No mais, John não se envergonharia dele. Embora de envergadura menor que o "Cavalo de Aço" que faria a seguir (em 1924), "Cameo Kirby" é a oportunidade de ver, em estado larvar, o grande Ford das décadas seguintes.
Lá está, para começar, a "nobreza" de Nova Orleans, uma gente que confunde sem grande dificuldade riqueza e virtude, e se deixa enganar pelas aparências.
Nesse meio, John Gilbert é um jogador. Numa barcaça, ele entra em um jogo de pôquer para impedir que outro jogador (Alan Hale), desonesto, depene um milionário.
Gilbert consegue realizar a primeira parte de seu intento, que é ganhar a partida de cartas. Mas não tem tempo de concretizar a segunda (devolver ao milionário todos os bens que ele havia perdido): o homem suicida-se antes.

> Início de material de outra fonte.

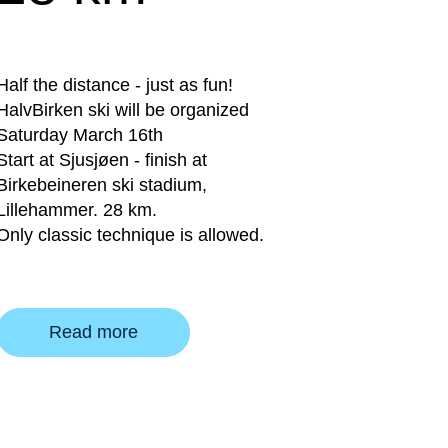
Half the distance - just as fun!
HalvBirken ski will be organized
Saturday March 16th
Start at Sjusjøen - finish at
Birkebeineren ski stadium,
Lillehammer. 28 km.
Only classic technique is allowed.
Read more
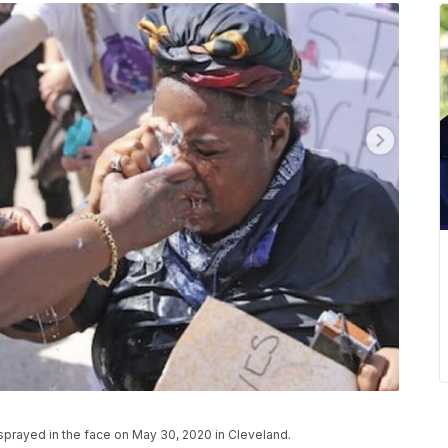
sprayed in the face on May 30, 2020 in Cleveland.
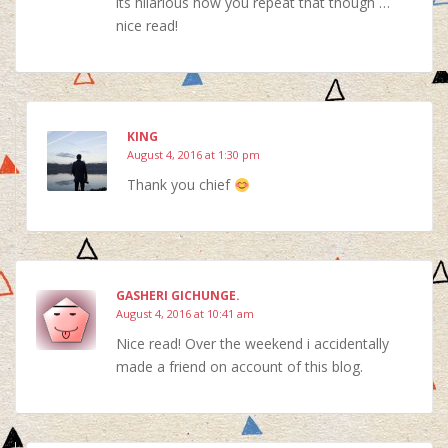
its hilarious how you repeat that though …
nice read!
KING
August 4, 2016 at 1:30 pm
Thank you chief
GASHERI GICHUNGE.
August 4, 2016 at 10:41 am
Nice read! Over the weekend i accidentally
made a friend on account of this blog.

Tudo que vem a seguir desenvolve-se em duas chaves: Gilbert, assumindo falsa identidade, procura, ao mesmo tempo, seduzir a mulher amada (filha do suicida) e demonstrar que não é um canalha, como todos pensam. Visto hoje, o filme parece esquemático em vários momentos (o que não era exceção na Hollywood da época). Mas o encanto da narrativa fordiana triunfa com facilidade sobre esses momentos. Em alguns momentos, sua "mão" única para a construção mitológica se manifesta plenamente (como na bela sequência da corrida de barcaças no rio Mississipi, talvez a mais bela do filme).
Em "Cameo Kirby", ela ainda está aquém do que viria a ser (a grande saga da construção da América pelas pessoas simples), mas seus elementos já apontam nessa direção. Como a prostituta de "No Tempo das Diligências" (1938), Kirby é o malfalado que, por trás da aparência viciosa, possui muito mais virtudes do que os importantões de Nova Orleans. "Cameo Kirby" é o momento precioso de um grande cineasta, no momento em que começa a armar a teia de uma obra exemplar.